Ans: Zia was no maulvi. He was a liar and never stood by his words. It was the worst period for Pakistan. He exploited religious sentiments to fight the war against Russian occupation of Afghanistan for America. He created the Punjabi Taliban, exploited youth and made them fanatics by saying ‘Jihad karo, Jannat mein Hurrein hongi tumhare liye’ (Fight the Jihad and you will be treated to beautiful women in the Heavenly Paradise). He deliberately created illiteracy to exploit youth. America used him and then lumped him off in an air crash along with one of their own Ambassadors.
During Zia’s reign came the ‘weaponry’. As America provided arms and ammunition to Pakistan to fight the Russians, the guns found their way into homes of warlords and private armies came into power especially in the rural belts. Every house had guns including automatic or semiautomatic. Obviously these guns went into wrong hands. Even though government can try but these guns will never be surrendered now or ever. They are used freely and the assailants dare and slip away. If police or security comes after them, they give them back in a formidable fight.
Even in villages they have Uzis’, Kalashnikovs, AK series, anti-tank guns and shoulder missiles and launchers. Fighters from Chechnya also joined in the fight. That time ISI too got a free hand. It was not reporting to anyone and was getting back channel support from America.
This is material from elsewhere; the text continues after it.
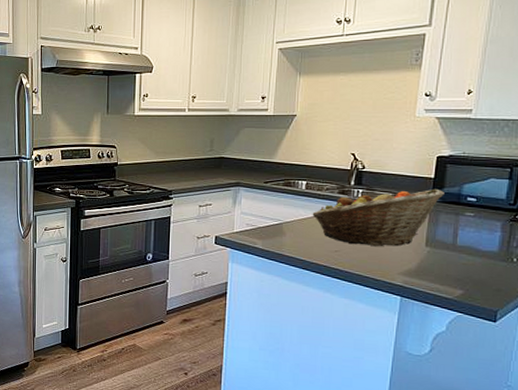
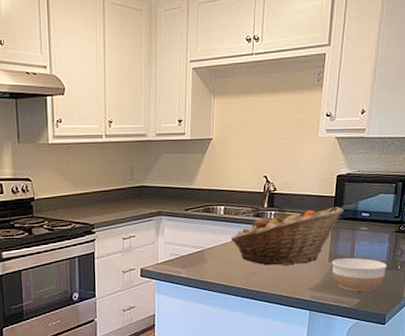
bowl: none [429,244,500,283] -> present [332,257,388,292]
Zia always had double standards. Today Pakistan faces the biggest challenge of domestic arms and ammunition. In Pakistan, cities have smaller sophisticated weapons and crime is abundant. The availability of arms is not an issue. They are easily available to whosoever has the price to pay for them. The general feeling is if one doesn’t keep arms and ammunition one becomes vulnerable to those who do. This is the vicious circle that Pakistan faces and no solution can be found to it. The arms are hidden, whenever government announces civilians to surrender weapons. These very guns from America were diverted to fight in Kashmir. Interestingly army in Pakistan may have fewer weapons and civilians may have more.
Q: Do you also keep guns? (I ask sheepishly)
Ans: I do not wish to comment on that.